Die Arbeitsorganisation in Altenpflege-Einrichtungen ist ein entscheidender Faktor für die Qualität der Pflege. Zwei Münchner Pflegeeinrichtungen, das Damenstift am Luitpoldpark und das Haus Sankt Martin der Münchenstift GmbH, erproben in den kommenden drei Jahren eine bestmögliche Umsetzung des Modells „Primary Nursing“. Bei diesem in den USA entwickelten Konzept übernimmt eine Pflegefachkraft die umfassende Verantwortung für die Pflege einer begrenzten Bewohnergruppe. Ziel ist eine möglichst ganzheitliche Versorgung. Vor Beginn des Modellprojekts in München fand eine Studienfahrt in die Schweiz statt, wo unter der Bezeichnung „Bezugspflege“ bereits Elemente von „Primary Nursing“ umgesetzt werden.

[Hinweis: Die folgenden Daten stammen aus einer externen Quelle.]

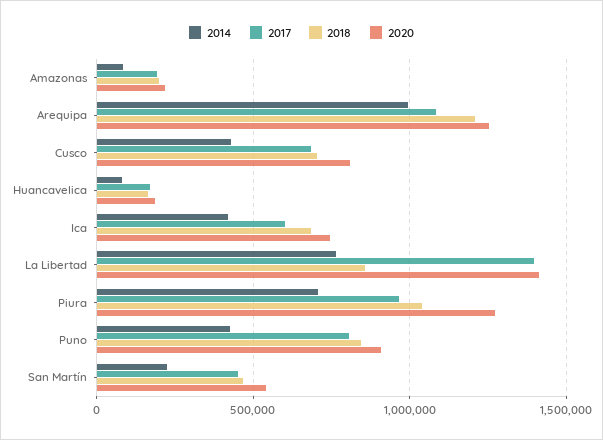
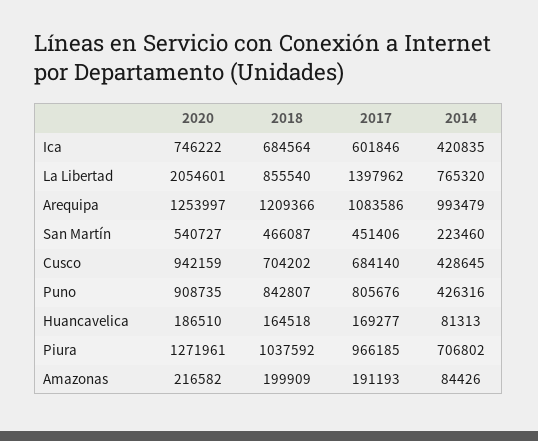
  {
    "2014": {
      "Amazonas": 84426,
      "Arequipa": 993479,
      "Cusco": 428645,
      "Huancavelica": 81313,
      "Ica": 420835,
      "La Libertad": 765320,
      "Piura": 706802,
      "Puno": 426316,
      "San Martín": 223460
    },
    "2017": {
      "Amazonas": 191193,
      "Arequipa": 1083586,
      "Cusco": 684140,
      "Huancavelica": 169277,
      "Ica": 601846,
      "La Libertad": 1397962,
      "Piura": 966185,
      "Puno": 805676,
      "San Martín": 451406
    },
    "2018": {
      "Amazonas": 199909,
      "Arequipa": 1209366,
      "Cusco": 704202,
      "Huancavelica": 164518,
      "Ica": 684564,
      "La Libertad": 855540,
      "Piura": 1037592,
      "Puno": 842807,
      "San Martín": 466087
    },
    "2020": {
      "Amazonas": 216582,
      "Arequipa": 1253997,
-     "Cusco": 800000,
+     "Cusco": 942159,
      "Huancavelica": 186510,
      "Ica": 746222,
-     "La Libertad": 1400000,
+     "La Libertad": 2054601,
      "Piura": 1271961,
      "Puno": 908735,
      "San Martín": 540727
    }
  }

Sozialreferentin Brigitte Meier: „Im Fokus des Projekts steht auch, wie eine berufliche Perspektive für akademisch qualifizierte Pflegende in Deutschland geschaffen werden kann. Das Konzept bietet große Chancen, die Attraktivität der Pflegeberufe zu erhöhen, die Bedürfnisse der Bewohnerinnen und Bewohner und die Anliegen der Angehörigen in stärkerem Maße zu berücksichtigen und so für eine größere Zufriedenheit bei allen Beteiligten zu sorgen.“ Im Unterschied zur Bezugspflege orientiert sich die Pflege in Deutschland derzeit noch überwiegend an den Modellen der sogenannten Funktionspflege sowie der Bereichspflege. Bei der Funktionspflege werden die komplexen Pflegeprozesse in Einzeltätigkeiten zerlegt und auf einzelne Mitarbeiterinnen beziehungsweiseMitarbeiter verteilt. Bei der Bereichspflege übernimmt jede beziehungsweise jeder Pflegende jeweils für die Dauer einer Schicht die Verantwortung für eine Bewohnergruppe.
Das vom Stadtrat beschlossene Modellprojekt „Qualitätsoffensive stationäre Altenpflege“ wird pflegewissenschaftlich von Professor em. Johannes Kemser und Professorin Andrea Kerres von der Katholischen Stiftungsfachhochschule (KSFH) München begleitet. Kernfragen sind die Verbesserung der Bewohner- und der Mitarbeiterzufriedenheit. Das Projekt folgt der Fragestellung, unter welchen Bedingungen eine stärkere Orientierung am Modell des „Primary Nursing“ erfolgen kann. Zugleich geht es um die Erprobung der entsprechenden Mischung von Qualifikationen und Fähigkeiten (Grade- und Skill-Mix).
In beiden an dem Modellprojekt beteiligten Pflegeeinrichtungen studieren bereits Pflegende im Studiengang Pflege Dual der KSFH. Sie werden parallel in Kooperation mit der Berufsfachschule für Altenpflege der Evangelischen PflegeAkademie zu Pflegefachkräften ausgebildet. Beide Einrichtungen haben sich bereits im Vorfeld mit dem Thema einer stärkeren Bewohnerorientierung im pflegerischen Alltag befasst und zum Beispiel Arbeitsabläufe entsprechend neu strukturiert. Sie möchten ein Modell entwickeln, das dem „Primary Nursing“ nahe kommt und dabei den Pflegenden die entsprechende Möglichkeit zur Mitgestaltung geben.
Das Modellprojekt wurde in diesem Sommer gestartet und begann mit einer ersten Erhebung in den beiden Pflegeeinrichtungen. Studierende der KSFH haben im achten Semester einen Fragebogen für Führungskräfte, Pflegende und Angehörige entwickelt. Damit wurden erste Informationen u.a. zum Kenntnisstand zum Modell „Primary Nursing“ und zur Bereitschaft, dieses zu erproben, gewonnen. Dieser ersten Evaluation folgen nun individuell auf den jeweiligen Wohnbereich angepasste Planungsschritte zur Umsetzung.
Das Modellprojekt wird im Jahr 2018 ausgewertet. Die Ergebnisse werden dann dem Stadtrat vorgelegt.